▸ Exercise prompt
Print the listing exactly as it stands. Skip every picture.

▸ Data to process

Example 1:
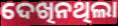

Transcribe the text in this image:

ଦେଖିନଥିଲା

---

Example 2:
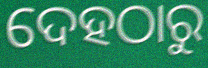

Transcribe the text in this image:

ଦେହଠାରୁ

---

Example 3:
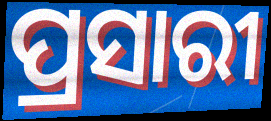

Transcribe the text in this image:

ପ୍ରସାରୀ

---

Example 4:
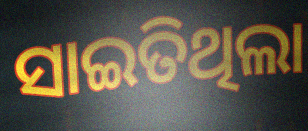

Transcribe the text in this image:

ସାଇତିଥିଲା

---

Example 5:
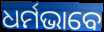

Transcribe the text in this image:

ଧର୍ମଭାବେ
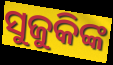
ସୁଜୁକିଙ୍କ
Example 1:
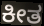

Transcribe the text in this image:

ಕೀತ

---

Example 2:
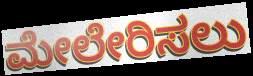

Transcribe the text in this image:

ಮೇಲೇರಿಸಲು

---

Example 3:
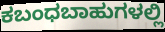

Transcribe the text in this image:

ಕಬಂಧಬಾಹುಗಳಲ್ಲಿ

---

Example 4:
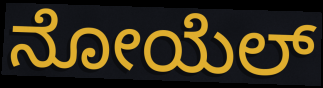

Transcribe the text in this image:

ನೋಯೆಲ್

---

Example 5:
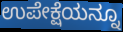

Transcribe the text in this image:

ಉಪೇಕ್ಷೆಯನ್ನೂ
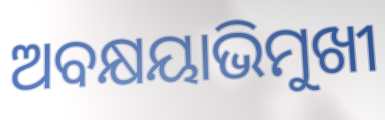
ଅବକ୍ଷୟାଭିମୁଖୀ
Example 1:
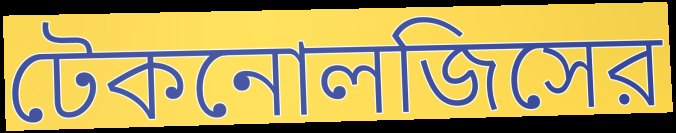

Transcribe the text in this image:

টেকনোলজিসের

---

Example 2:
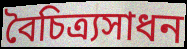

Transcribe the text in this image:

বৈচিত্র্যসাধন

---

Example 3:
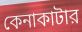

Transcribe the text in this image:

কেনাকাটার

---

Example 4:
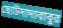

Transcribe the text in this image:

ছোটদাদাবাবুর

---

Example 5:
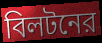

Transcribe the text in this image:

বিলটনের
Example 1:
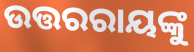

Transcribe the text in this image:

▸ Answer space
Example 1:

Transcribe the text in this image:

ଦେଖିନଥିଲା

---

Example 2:

Transcribe the text in this image:

ଦେହଠାରୁ

---

Example 3:

Transcribe the text in this image:

ପ୍ରସାରୀ

---

Example 4:

Transcribe the text in this image:

ସାଇତିଥିଲା

---

Example 5:

Transcribe the text in this image:

ଧର୍ମଭାବେ
ସୁଜୁକିଙ୍କ
Example 1:

Transcribe the text in this image:

ಕೀತ

---

Example 2:

Transcribe the text in this image:

ಮೇಲೇರಿಸಲು

---

Example 3:

Transcribe the text in this image:

ಕಬಂಧಬಾಹುಗಳಲ್ಲಿ

---

Example 4:

Transcribe the text in this image:

ನೋಯೆಲ್

---

Example 5:

Transcribe the text in this image:

ಉಪೇಕ್ಷೆಯನ್ನೂ
ଅବକ୍ଷୟାଭିମୁଖୀ
Example 1:

Transcribe the text in this image:

টেকনোলজিসের

---

Example 2:

Transcribe the text in this image:

বৈচিত্র্যসাধন

---

Example 3:

Transcribe the text in this image:

কেনাকাটার

---

Example 4:

Transcribe the text in this image:

ছোটদাদাবাবুর

---

Example 5:

Transcribe the text in this image:

বিলটনের
Example 1:

Transcribe the text in this image:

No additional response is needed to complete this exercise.